To-do item A:
Transcribe the forum thread about the band artwork, copying everything from "## kazzie (May 11, 2009)" down to "to do more.".

Extract to read:
▼▼▼

# Some stuff i did for my 'band' at work today...



## Daemoniac (May 1, 2009)

Figured i hadnt _touched_ photoshop in years, and felt like fiddling around with some stuff for my pseudonym on soundclick (Shotgun Partisan). Here they are 























































































What think you?

EDIT: All done


----------



## cataclysm_child (May 1, 2009)

Very nice! I like the blue one


----------



## Daemoniac (May 1, 2009)

Cheers, i wanted to theme them around certain colours.


----------



## Mattmc74 (May 1, 2009)

Wow! Those look really cool. Nice job!


----------



## Daemoniac (May 1, 2009)

The more i look at them, the more i like the 1st one, and the second one


----------



## Mattmc74 (May 1, 2009)

I like the second one with the trees the best!


----------



## Daemoniac (May 1, 2009)

Thanks man.

I think the last one needs something still, the text down the bottom doesn't fit in properly, too much red. If i can get it like the top text, that would be cool


----------



## Mattmc74 (May 1, 2009)

I think if you made the bottom text green like the green at the top of the picture it would pop out a little more with the black bottom.


----------



## Daemoniac (May 1, 2009)

^  Ill try that


----------



## DarkKnight369 (May 1, 2009)

Looks good. Did you have the photos you used to make those lying around or did you steal them off the internet?


----------



## Konfyouzd (May 1, 2009)

cataclysm_child said:


> Very nice! I like the blue one



haha that reminds me of the movie Cube "I like the blue room... I wanna go back to the blue room."  (God I hope you've seen that movie. Otherwise I just sound like a jackass.)


----------



## Daemoniac (May 1, 2009)

DarkKnight369 said:


> Looks good. Did you have the photos you used to make those lying around or did you steal them off the internet?



I took a couple of them, and i also got some of the really high res ones off a site my work uses to get royalty free high res images


----------



## DarkKnight369 (May 4, 2009)

Demoniac said:


> I took a couple of them, and i also got some of the really high res ones off a site my work uses to get royalty free high res images



Cool. Just making sure you aren't stealing shit off google.


----------



## Daemoniac (May 5, 2009)

Did some more today


----------



## vampiregenocide (May 5, 2009)

Love those last two man, some sick work.


----------



## Daemoniac (May 5, 2009)

vampiregenocide said:


> Love those last two man, some sick work.



Thanks man  ima try and get some more pics today at work and chances are will do more


----------



## Daemoniac (May 7, 2009)

and now there are more


----------



## kazzie (May 10, 2009)

I love all of it!
Very grungy and decay-like.


Did you use stock images?


----------



## Daemoniac (May 11, 2009)

Cheers 

Most of the images i found on a site my work uses to get free-hi-res stuff (jupiterimages? ) and the rest i found randomly searching for free hi-res stuff in google  So its all legal, just free, and a couple i took myself.

Its really nothing fancy, just picking the right images for the right layer, and the right filters... like a jigsaw puzzle that you can make any way you want, with whatever pieces yu want 

EDIT: Also cutting and pasting appropriately, and some skills with Adobe Illustrator


----------



## kazzie (May 11, 2009)

Love it !


----------



## Daemoniac (May 12, 2009)

Thanks  Im always adding more stuff cos i have some downtime at work  So every second i get spare i try to do more.


----------

▲▲▲

Working data:
▼▼▼

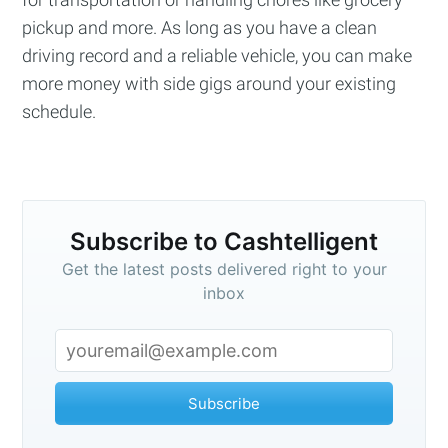
pickup and more. As long as you have a clean
driving record and a reliable vehicle, you can make
more money with side gigs around your existing
schedule.
Subscribe to Cashtelligent
Get the latest posts delivered right to your
inbox
Subscribe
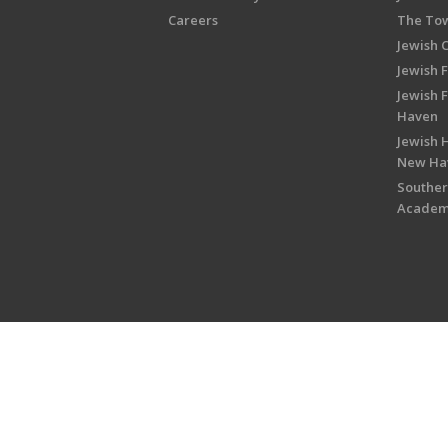
Careers
The Tow
Jewish 
Jewish 
Jewish 
Haven
Jewish H
New Ha
Souther
Acade
Copyright © 2026 Jewish Federati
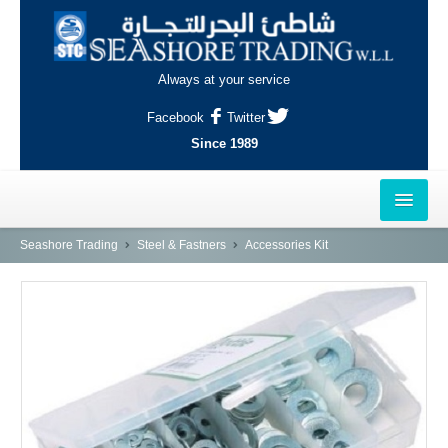
Always at your service
Facebook
Twitter
Since 1989
HOME
Seashore Trading
Steel & Fastners
Accessories Kit
OUTLETS
AL-KHOR
NAJMA
AL-WAKRAH
INDUSTRIAL AREA, DOHA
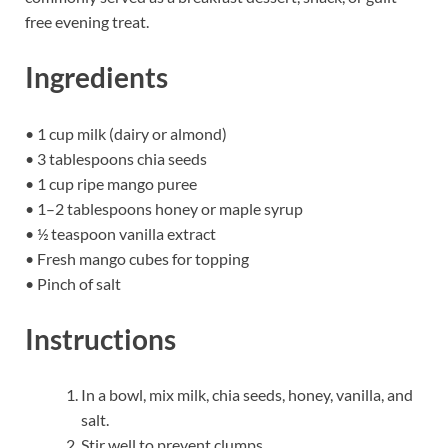
free evening treat.
Ingredients
• 1 cup milk (dairy or almond)
• 3 tablespoons chia seeds
• 1 cup ripe mango puree
• 1–2 tablespoons honey or maple syrup
• ½ teaspoon vanilla extract
• Fresh mango cubes for topping
• Pinch of salt
Instructions
In a bowl, mix milk, chia seeds, honey, vanilla, and
salt.
Stir well to prevent clumps.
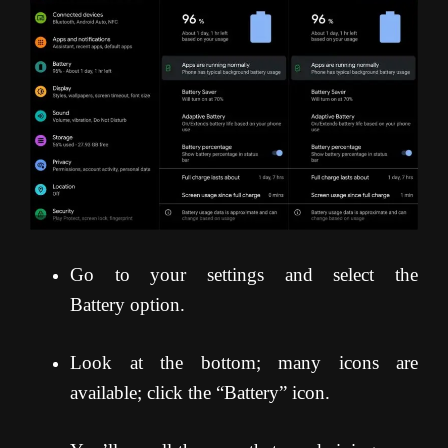
Go to your settings and select the
Battery option.
Look at the bottom; many icons are
available; click the “Battery” icon.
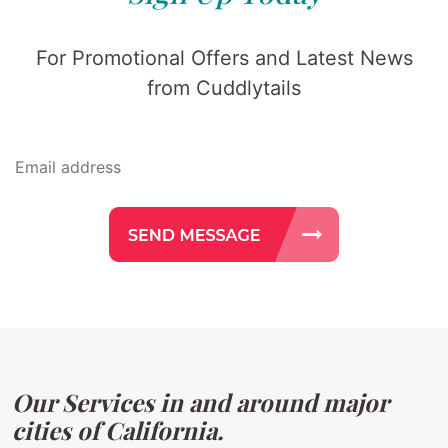
For Promotional Offers and Latest News
from Cuddlytails
Our Services in and around major
cities of California.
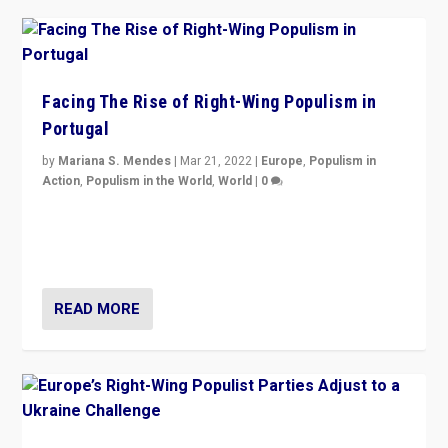
Facing The Rise of Right-Wing Populism in
Portugal
by
Mariana S. Mendes
|
Mar 21, 2022
|
Europe
,
Populism in
Action
,
Populism in the World
,
World
|
0
Beyond the success of ruling center-left Socialist
Party is a question for Portugal’s politics: how do you
deal with the rise of radical right-wing populism?
READ MORE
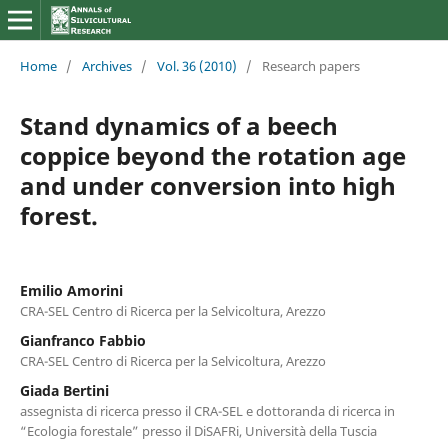
Home
/
Archives
/
Vol. 36 (2010)
/
Research papers
Stand dynamics of a beech
coppice beyond the rotation age
and under conversion into high
forest.
Emilio Amorini
CRA-SEL Centro di Ricerca per la Selvicoltura, Arezzo
Gianfranco Fabbio
CRA-SEL Centro di Ricerca per la Selvicoltura, Arezzo
Giada Bertini
assegnista di ricerca presso il CRA-SEL e dottoranda di ricerca in
“Ecologia forestale” presso il DiSAFRi, Università della Tuscia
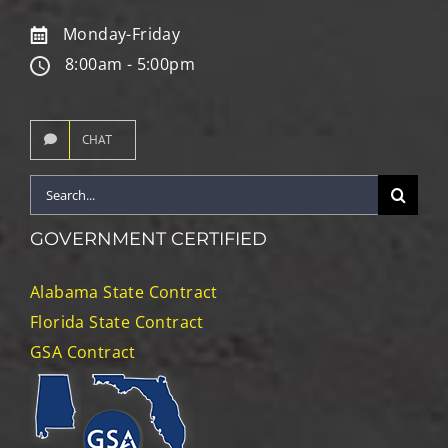
Monday-Friday
8:00am - 5:00pm
CHAT
Search
for:
GOVERNMENT CERTIFIED
Alabama State Contract
Florida State Contract
GSA Contract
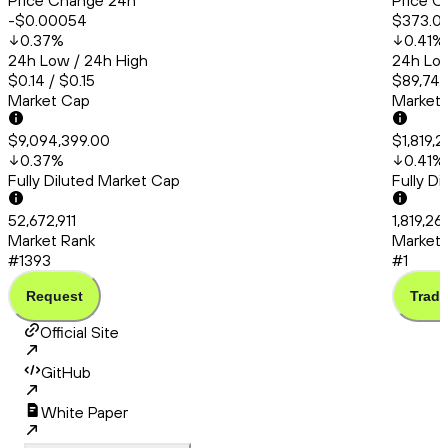
Price Change 24h
Price C
-$0.00054
$373.0
0.37
%
0.41
%
24h Low / 24h High
24h Low
$0.14 / $0.15
$89,748
Market Cap
Market
$9,094,399.00
$1,819,2
0.37
%
0.41
%
Fully Diluted Market Cap
Fully D
52,672,911
1,819,26
Market Rank
Market 
#1393
#1
Request
Trade
Official Site
GitHub
White Paper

▲▲▲

To-do item B:
Restate word for word everything in the records from the line containing "For Promotional Offers and Latest News" down to the line containing "GSA Contract", including both of those lines. Leave the pictures out.

Exercise result A:
## kazzie (May 11, 2009)

Love it !


----------



## Daemoniac (May 12, 2009)

Thanks  Im always adding more stuff cos i have some downtime at work  So every second i get spare i try to do more.

Exercise result B:
For Promotional Offers and Latest News
from Cuddlytails
Our Services in and around major
cities of California.
Facing The Rise of Right-Wing Populism in
Portugal
by
Mariana S. Mendes
|
Mar 21, 2022
|
Europe
,
Populism in
Action
,
Populism in the World
,
World
|
0
Beyond the success of ruling center-left Socialist
Party is a question for Portugal’s politics: how do you
deal with the rise of radical right-wing populism?
READ MORE
Home
/
Archives
/
Vol. 36 (2010)
/
Research papers
Stand dynamics of a beech
coppice beyond the rotation age
and under conversion into high
forest.
Emilio Amorini
CRA-SEL Centro di Ricerca per la Selvicoltura, Arezzo
Gianfranco Fabbio
CRA-SEL Centro di Ricerca per la Selvicoltura, Arezzo
Giada Bertini
assegnista di ricerca presso il CRA-SEL e dottoranda di ricerca in
“Ecologia forestale” presso il DiSAFRi, Università della Tuscia
Monday-Friday
8:00am - 5:00pm
CHAT
Search
for:
GOVERNMENT CERTIFIED
Alabama State Contract
Florida State Contract
GSA Contract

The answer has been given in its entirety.